15    However, the matter is not so straightforward. That is because the then Federal Magistrate found that, regardless of whether the applicant had an arguable case in his judicial review application, the application was an abuse of process because the applicant had made a second application to the RRT for a review of the delegate’s decision (see the background of the matters identified in the chronology set out in [8] of Judge Cameron’s reasons for judgment). The basis for the RRT’s ruling on 12 December 2007 that it was functus officio and lacked jurisdiction was as follows. The RRT had previously affirmed the delegate’s decision on 11 April 2003 and after various unsuccessful attempts to have that decision set aside on judicial review, which involved various Courts in the judicial hierarchy, the applicant proceeded on 13 November 2007 to make a further application to the RRT to review the delegate’s decision. Judge Cameron applied Moore J’s decision in SZASP v Minister for Immigration and Citizenship [2007] FCA 771, which held that, in such circumstances, it was correct for the RRT to find that it lacked jurisdiction. Justice Moore found that conduct involving a second attempt to review the same decision amounted to an abuse of the Court’s process. Judge Cameron took a similar view. In my opinion it was reasonably open for him to do so.

16    The applicant does not complain that he was denied procedural fairness in the proceeding before Judge Cameron. It would appear that he had a reasonable opportunity to address his Honour on the issue of abuse of process. The abuse of process ground provides an independent basis for Judge Cameron’s decision. Even if the applicant has an arguable case in respect of his claim that he was denied procedural fairness by the RRT, Judge Cameron’s finding that his review application before the RRT was an abuse of process stands as an independent basis for the decision to dismiss his judicial review application. It is notable that the applicant does not seek to challenge this aspect of Judge Cameron’s decision.

17    There is a claim in the applicant’s written outline of submissions that there was “actual bias” on the part of the RRT. The only matters upon which that serious allegation is made are the claims that the RRT had ignored relevant evidence and made findings in the face of contradicting evidence.
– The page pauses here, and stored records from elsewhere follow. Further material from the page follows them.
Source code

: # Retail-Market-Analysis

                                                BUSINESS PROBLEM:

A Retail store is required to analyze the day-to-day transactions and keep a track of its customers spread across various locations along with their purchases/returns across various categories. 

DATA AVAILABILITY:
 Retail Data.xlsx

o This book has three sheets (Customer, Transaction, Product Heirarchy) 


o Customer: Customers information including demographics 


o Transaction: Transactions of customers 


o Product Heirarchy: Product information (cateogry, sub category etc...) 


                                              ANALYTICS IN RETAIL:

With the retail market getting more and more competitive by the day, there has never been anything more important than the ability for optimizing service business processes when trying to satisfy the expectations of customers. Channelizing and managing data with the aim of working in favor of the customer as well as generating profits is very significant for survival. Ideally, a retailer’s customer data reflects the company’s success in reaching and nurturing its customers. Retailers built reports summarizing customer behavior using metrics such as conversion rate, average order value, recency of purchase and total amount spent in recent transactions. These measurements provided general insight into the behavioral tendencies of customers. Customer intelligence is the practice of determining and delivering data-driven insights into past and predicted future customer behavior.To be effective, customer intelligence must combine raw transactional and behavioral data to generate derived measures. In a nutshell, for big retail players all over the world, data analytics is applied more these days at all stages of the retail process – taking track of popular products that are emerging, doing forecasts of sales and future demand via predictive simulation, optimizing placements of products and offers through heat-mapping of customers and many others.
Neither of these matters provides a proper basis for such a serious allegation which, objectively viewed, amounts to nothing more than a complaint by the applicant that his case was unsuccessful before the RRT. As I have emphasised above, the RRT did not hear and determine the substance of the applicant’s review application because it found that it lacked jurisdiction to do so.

Conclusion

18    For these reasons, the application for extension of time and leave to appeal should be dismissed and the applicant ordered to pay the first respondent’s costs.

I certify that the preceding eighteen (18) numbered paragraphs are a true copy of the Reasons for Judgment herein of the Honourable Justice Griffiths.